"No, they did not tell me."
"Do not you know either where he was brought from?"
"Yes," said the nurse, "a lay-brother of Saint Valentine's was there when I went, who had brought him to Marienberg."
The man vehemently grasped the woman's wasted arm.
"Do you not remember his name?"
"I do not know it, my lord, no one told me. But he was very old, and must be dead long since."
"Saint Valentine's," repeated the stranger between his teeth. "Indeed, Saint Valentine's--there perhaps I might find a trace," and he started up in haste to remount his horse; but the woman clutched him by the sleeve,
"My lord, my lord," she cried, "for God's sake! you will not leave us in our misery--and my child, the poor orphan--My hour is near--Have pity on the child or she must starve."
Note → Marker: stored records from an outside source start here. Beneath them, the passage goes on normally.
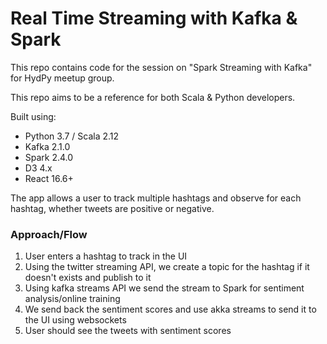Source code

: # Real Time Streaming with Kafka & Spark

This repo contains code for the session on "Spark Streaming with Kafka" for HydPy meetup group.

This repo aims to be a reference for both Scala & Python developers.

Built using:

- Python 3.7 / Scala 2.12
- Kafka 2.1.0
- Spark 2.4.0
- D3 4.x
- React 16.6+

The app allows a user to track multiple hashtags and observe for each hashtag, 
whether tweets are positive or negative.

### Approach/Flow

1. User enters a hashtag to track in the UI
2. Using the twitter streaming API, we create a topic for the hashtag if it doesn't exists and publish to it
3. Using kafka streams API we send the stream to Spark for sentiment analysis/online training
4. We send back the sentiment scores and use akka streams to send it to the UI using websockets
5. User should see the tweets with sentiment scores


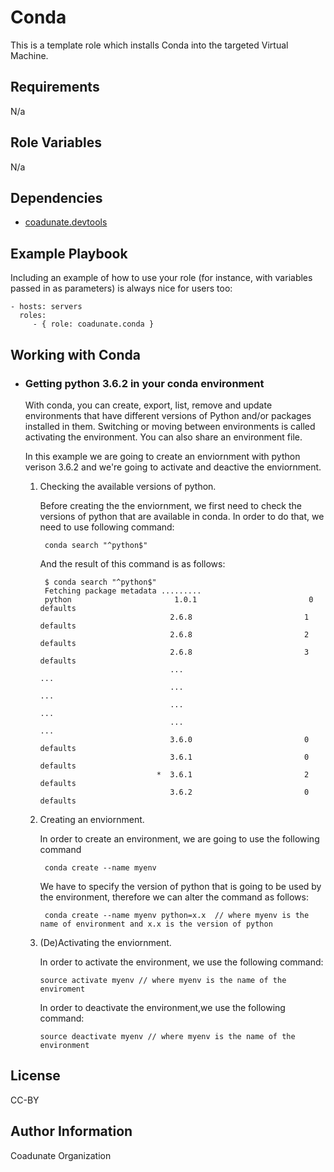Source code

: Conda
=========

This is a template role which installs Conda into the targeted Virtual Machine.

Requirements
------------

N/a

Role Variables
--------------

N/a

Dependencies
------------

- [coadunate.devtools](https://github.com/coadunate/ansible-role-devtools) 

Example Playbook
----------------

Including an example of how to use your role (for instance, with variables passed in as parameters) is always nice for users too:

    - hosts: servers
      roles:
         - { role: coadunate.conda }


Working with Conda
------------------

- ### Getting python 3.6.2 in your conda environment
    With conda, you can create, export, list, remove and update environments that have different versions of Python and/or packages installed in them. Switching or moving between environments is called activating the environment. You can also share an environment file.
    
    In this example we are going to create an enviornment with python verison 3.6.2 and we're going to activate and deactive the enviornment.
    
    1. Checking the available versions of python.
    
        Before creating the the enviornment, we first need to check the versions of python that are available in conda. In order to do that, we need to use following command:
        
            conda search "^python$"
        
        And the result of this command is as follows:
        
            $ conda search "^python$"
            Fetching package metadata .........
            python                       1.0.1                         0  defaults
                                        2.6.8                         1  defaults
                                        2.6.8                         2  defaults
                                        2.6.8                         3  defaults
                                        ...                              ...
                                        ...                              ...
                                        ...                              ...
                                        ...                              ...
                                        3.6.0                         0  defaults
                                        3.6.1                         0  defaults
                                     *  3.6.1                         2  defaults
                                        3.6.2                         0  defaults
                                        
                                        

    
    2. Creating an enviornment.
    
        In order to create an environment, we are going to use the following command
        
            conda create --name myenv
        
        We have to specify the version of python that is going to be used by the environment, therefore we can alter the command as follows:
        
            conda create --name myenv python=x.x  // where myenv is the name of environment and x.x is the version of python
            
    3.  (De)Activating the enviornment.
    
        In order to activate the environment, we use the following command:
        
            source activate myenv // where myenv is the name of the enviroment
        
        In order to deactivate the environment,we use the following command:
        
            source deactivate myenv // where myenv is the name of the environment
            
       


License
-------

CC-BY

Author Information
------------------

Coadunate Organization
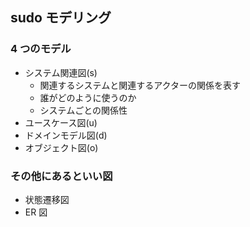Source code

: ## sudo モデリング

### 4 つのモデル

- システム関連図(s)
  - 関連するシステムと関連するアクターの関係を表す
  - 誰がどのように使うのか
  - システムごとの関係性
- ユースケース図(u)
- ドメインモデル図(d)
- オブジェクト図(o)

### その他にあるといい図

- 状態遷移図
- ER 図
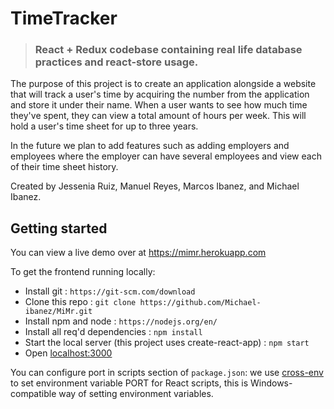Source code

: # TimeTracker
> ### React + Redux codebase containing real life database practices and react-store usage.
>


The purpose of this project is to create an application alongside a website that will track a user's time by acquiring the number from the application and store it under their name. When a user wants to see how much time they've spent, they can view a total amount of hours per week. This will hold a user's time sheet for up to three years.


In the future we plan to add features such as adding employers and employees where the employer can have several employees and view each of their time sheet history.

Created by Jessenia Ruiz, Manuel Reyes, Marcos Ibanez, and Michael Ibanez.  

## Getting started

You can view a live demo over at https://mimr.herokuapp.com

To get the frontend running locally:

- Install git : `https://git-scm.com/download`
- Clone this repo : `git clone https://github.com/Michael-ibanez/MiMr.git`
- Install npm and node : `https://nodejs.org/en/`
- Install all req'd dependencies : `npm install`
- Start the local server (this project uses create-react-app) : `npm start`
- Open [localhost:3000](http://localhost:3000)

You can configure port in scripts section of `package.json`: we use [cross-env](https://github.com/kentcdodds/cross-env) to set environment variable PORT for React scripts, this is Windows-compatible way of setting environment variables.
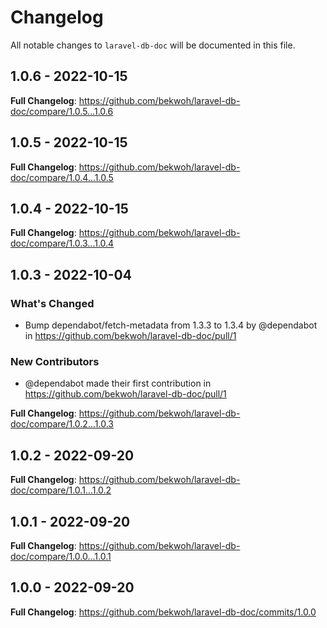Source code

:# Changelog

All notable changes to `laravel-db-doc` will be documented in this file.

## 1.0.6 - 2022-10-15

**Full Changelog**: https://github.com/bekwoh/laravel-db-doc/compare/1.0.5...1.0.6

## 1.0.5 - 2022-10-15

**Full Changelog**: https://github.com/bekwoh/laravel-db-doc/compare/1.0.4...1.0.5

## 1.0.4 - 2022-10-15

**Full Changelog**: https://github.com/bekwoh/laravel-db-doc/compare/1.0.3...1.0.4

## 1.0.3 - 2022-10-04

### What's Changed

- Bump dependabot/fetch-metadata from 1.3.3 to 1.3.4 by @dependabot in https://github.com/bekwoh/laravel-db-doc/pull/1

### New Contributors

- @dependabot made their first contribution in https://github.com/bekwoh/laravel-db-doc/pull/1

**Full Changelog**: https://github.com/bekwoh/laravel-db-doc/compare/1.0.2...1.0.3

## 1.0.2 - 2022-09-20

**Full Changelog**: https://github.com/bekwoh/laravel-db-doc/compare/1.0.1...1.0.2

## 1.0.1 - 2022-09-20

**Full Changelog**: https://github.com/bekwoh/laravel-db-doc/compare/1.0.0...1.0.1

## 1.0.0 - 2022-09-20

**Full Changelog**: https://github.com/bekwoh/laravel-db-doc/commits/1.0.0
The knight flung a gold-piece into the sick woman's lap. "Here, that is all I carry with me in case of emergency; now, keep me no longer."
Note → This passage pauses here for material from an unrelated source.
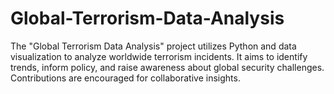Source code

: # Global-Terrorism-Data-Analysis
The "Global Terrorism Data Analysis" project utilizes Python and data visualization to analyze worldwide terrorism incidents. It aims to identify trends, inform policy, and raise awareness about global security challenges. Contributions are encouraged for collaborative insights.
But she clung to him in her dying agony, "Gold is of no use to us, what does the child know of gold; wicked men may take it from her, and then she will be as helpless as ever. Shelter, my lord, and protection for the innocent! Oh, my lord, she is not my child, she is a child of sin; but the child is pure, my lord, as pure as the dew, as innocent as the fawn in the forest. I have brought her up in decency and the fear of God. Take charge of her, she is of noble blood; her mother was a lady, and the knight, her husband, was so long away in the field that she thought he was dead; then she fell into trouble. And the child's father--God save his soul--was a minnesänger at Count Albert's court, and the child has come by many gifts through him; she can sing and is full of pretty tunes, and hidden things are revealed to her. You would find her a joy to you, my lord."